Tuesday, October 29, 2013                                                        Dreadful Joy

Life at the End of Time


Carl drifted a long time. Blue filled the hollow bodiless center of his mind with peace. Memory became a soft distance. Expectation remained unbegun.

So, when the voice returned, directionless as smoke, intimate as a friend, the words embraced all of him. What followed he would remember ever afterward as semantic liquid, a torrent of fantasy and weird ideas that emerged from a cloud of dreams and fell awake inside him as a voice – to which he listened rapt as the face of the world—

“At the end of time, in the last million years of the universe, an unusual creature drifts through the slow hurry of evolution into the glory and anguish of self-awareness. It is an eld skyle, and it is I. I am vast by human standards: a cubic kilometer of silaceous cell matrices intricately and delicately interpenetrating. A colossal jellyfish floating in a lake: a radiolarial system, highly specialized, yet stationary and witless-looking as a brain without a body. To you, I would appear as a cloudy pond shimmering with biotic iridescence. Yet, what makes me unusual is not my size or unlikely form. I am unusual, because I thrive almost wholly on ghosts. I eat the past.”

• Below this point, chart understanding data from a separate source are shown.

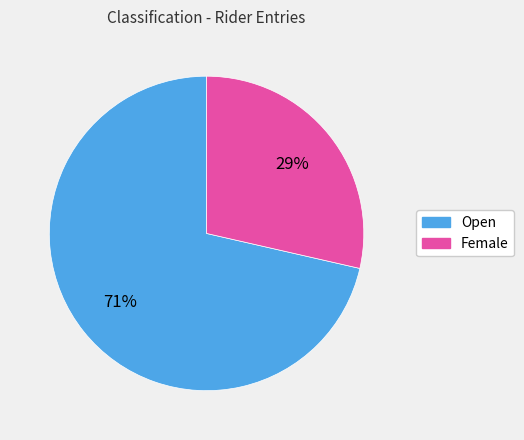

Which has a higher value, Female or Open?

Open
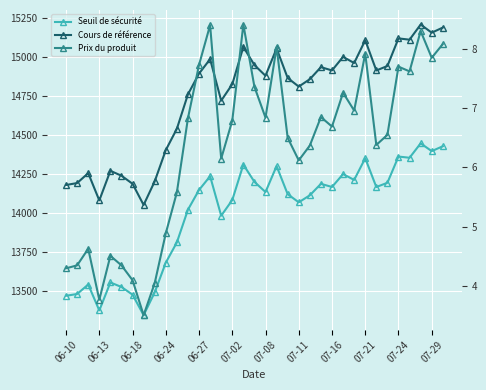

Which has a higher value, 07-21 or 07-24?

07-24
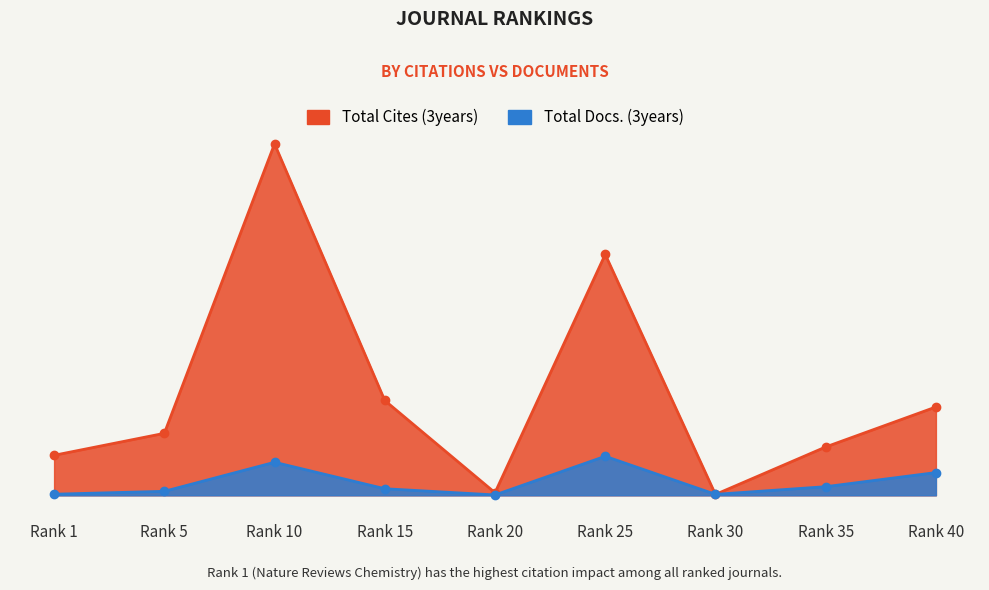

Reading left to right, transcribe all the data shown in this chart.

Total Cites (3years): 6916	10713	60729	16386	449	41628	149	8355	15266
Total Docs. (3years): 192	692	5711	1138	66	6746	168	1493	3930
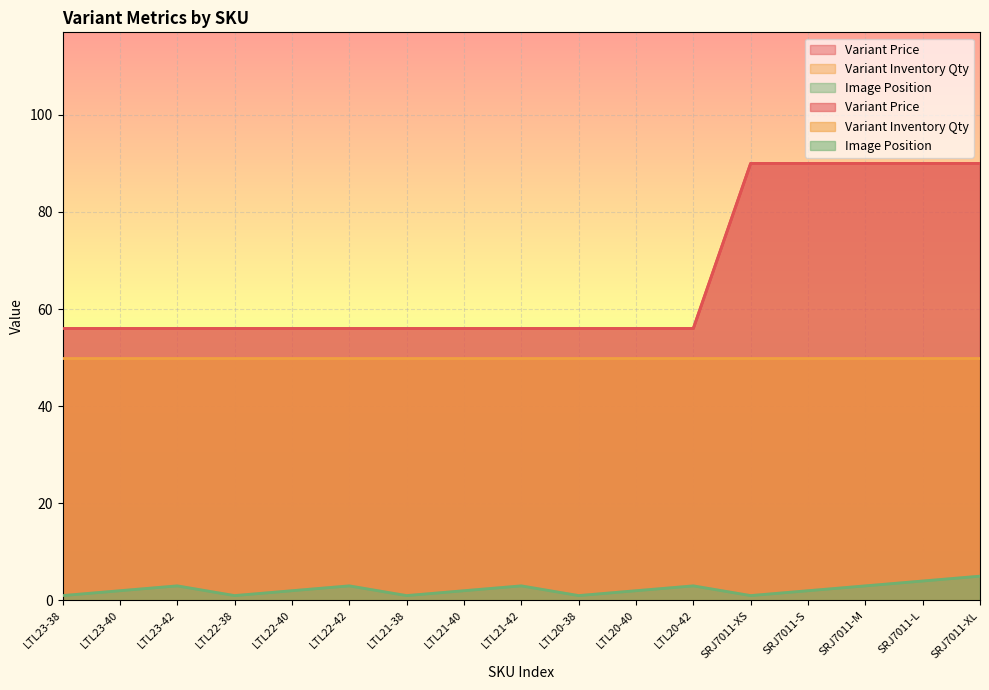

True or false: Variant Price and Image Position intersect in this chart.

False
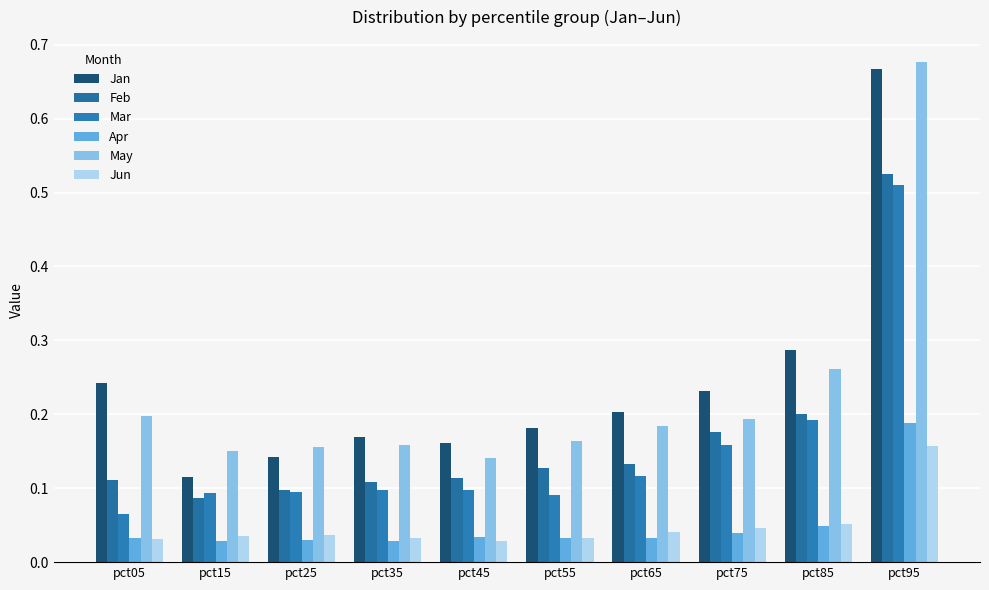

What is the sum of the Apr values at pct55 and pct85?

0.1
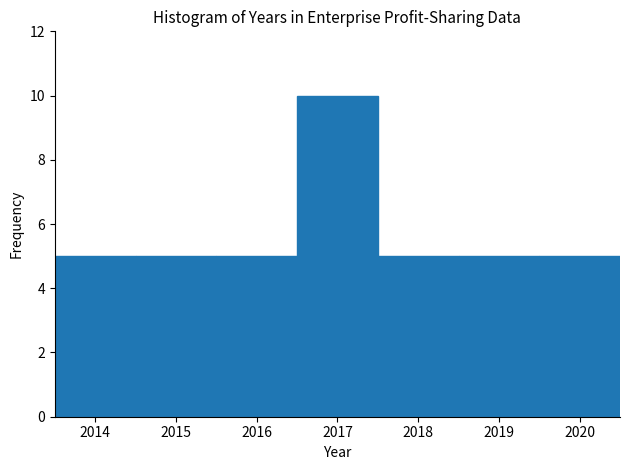

Reading left to right, list every bar in this chart as the range it spans on the x-axis followed by its height. The values are not printed on the chart, so give them approximately, as read against the axis.

2013.5 to 2014.5: 5
2014.5 to 2015.5: 5
2015.5 to 2016.5: 5
2016.5 to 2017.5: 10
2017.5 to 2018.5: 5
2018.5 to 2019.5: 5
2019.5 to 2020.5: 5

“Wait a minute! Hold on now!” Carl assumed he was dreaming and called through the nightmare’s thickness. “Where am I? I can’t see myself.”

“You are inside me. I am reshaping you. To even begin to understand how this is possible, you must know something about my world. I live in a special region inside the cosmic black hole at the end of time. The universe around me is small and hot. Spacetime has long ago completed its expansion, braked, and begun to fall back on itself. At the time of this telling, one hundred and twenty-five billion years after your star, Sol, cindered to frozen rubble, the whole universe is a mere six hundred thousand parsecs wide, the distance from your Earth to the Andromeda galaxy. All of spacetime has been reduced to a mote of what you knew the cosmos to be.”

“I knew the cosmos to go from Brooklyn to the Bronx,” Carl’s voice quaked. “Where am I?”

“I’ve told you. You are at the end of time.”